§ **Tugas yang Dikerjakan**
1. Menurut bacaan tentang harga avtur, berapa persen komponen biaya avtur menyumbang terhadap biaya operasional Garuda Indonesia dalam situasi normal?
2. Teruskan bacaan tentang mahalnya avtur bagi Garuda, mulai setelah kalimat terakhir yang tercantum.

Baca berita dengan sedikit iklan, klik di sini

Ekonomi

Meradang Garuda karena Avtur

Pertamina dituding menjual avtur lebih mahal ketimbang harga luar negeri. Komisi Pengawas Persaingan Usaha menelisik dugaan monopoli.

13 Oktober 2014 | 00.00 WIB

Image of Tempo
Perbesar

Baca berita dengan sedikit iklan, klik di sini

KELUH-kesah maskapai penerbangan dalam negeri mengenai mahalnya harga avtur diam-diam sampai ke Jalan H Juanda 36, Jakarta Pusat, tempat Komisi Pengawas Persaingan Usaha berkantor. Kendati tak ada laporan resmi yang masuk, lembaga ini menggunakan hak inisiatif untuk menyelidiki persoalan harga yang membelit bahan bakar pesawat terbang itu.

Direktur Pengkajian, Kebijakan, dan Advokasi KPPU Taufik Ahmad mengatakan Komisi telah memanggil dua pihak, Garuda Indonesia dan Pertamina, untuk dimintai keterangan, September lalu. "Kami ingin tahu mengapa avtur di Indonesia lebih mahal," katanya Selasa pekan lalu.

Garuda menjadi salah satu maskapai yang paling terkena dampak dari mahalnya harga avtur di Indonesia. Terlebih lagi dengan kian melemahnya nilai tukar rupiah saat ini, yang sudah menembus Rp 12 ribu per dolar Amerika Serikat. Garuda membeli avtur dengan dolar, tapi pendapatannya dalam rupiah. Akibatnya, pada semester pertama lalu, maskapai ini mencatat kerugian sampai US$ 211,73 juta atau naik dari periode yang sama tahun lalu sebesar US$ 10,71 juta.

Vice President Corporate Communications Garuda Indonesia Pujobroto mengatakan, dalam situasi normal, komponen biaya avtur menyumbang 25 persen terhadap biaya operasional. Persentase ini bisa melonjak seiring dengan nilai tukar dolar yang terus menguat. "Kalau sekarang, bisa sampai 40 persen," katanya.

§ **Data Latihan**

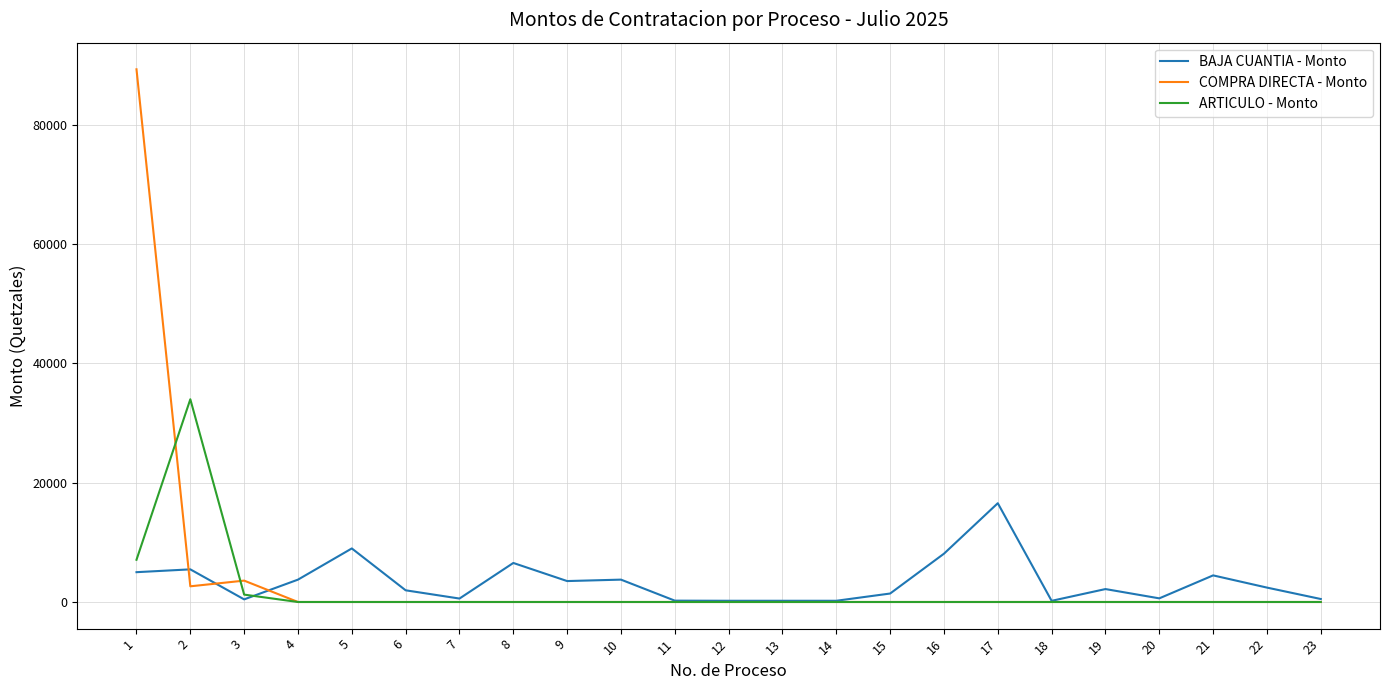

Between which two adjacent categories do COMPRA DIRECTA - Monto and ARTICULO - Monto first intersect?

1 and 2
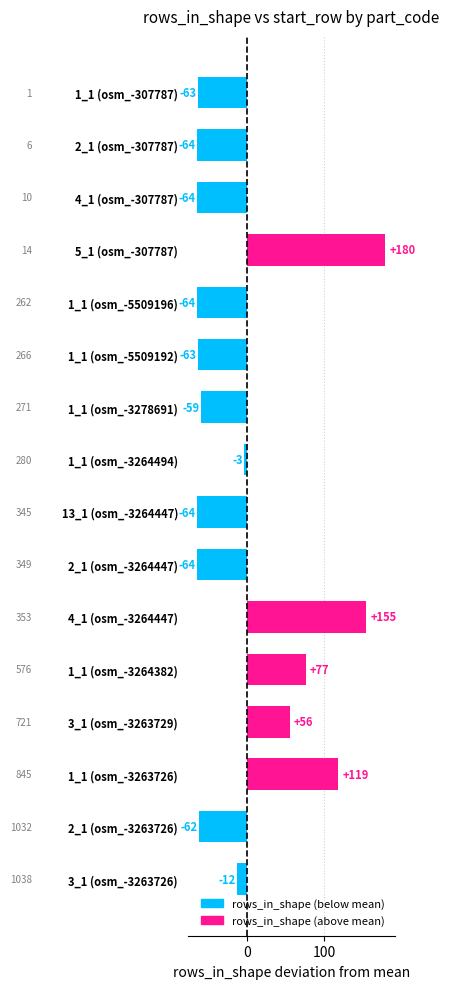

Which category has the highest value across all series?

5_1 (osm_-307787)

§ **Tugas Terselesaikan**
1. Dalam situasi normal, komponen biaya avtur menyumbang 25 persen terhadap biaya operasional Garuda Indonesia.

2.
Terbang ke 24 kota di luar negeri membuat Garuda merasakan langsung perbedaan harga avtur antara di Jakarta dan ketika mengisi di Singapura, Tokyo, atau Amsterdam. Menurut Pujobroto, di kota-kota itu avtur dijual maksimal 5 persen dari harga yang tercantum dalam market oil prices, yang selama ini menjadi acuan harga avtur di seluruh dunia. "Semua rata-rata segitu," katanya.

Sedangkan di Jakarta, avtur yang dijual Pertamina bisa sampai 15 persen di atas harga pasar. "Di Indonesia timur, seperti di Sorong dan Manokwari, Papua, perbedaannya bisa lebih dari 15 persen," ujarnya.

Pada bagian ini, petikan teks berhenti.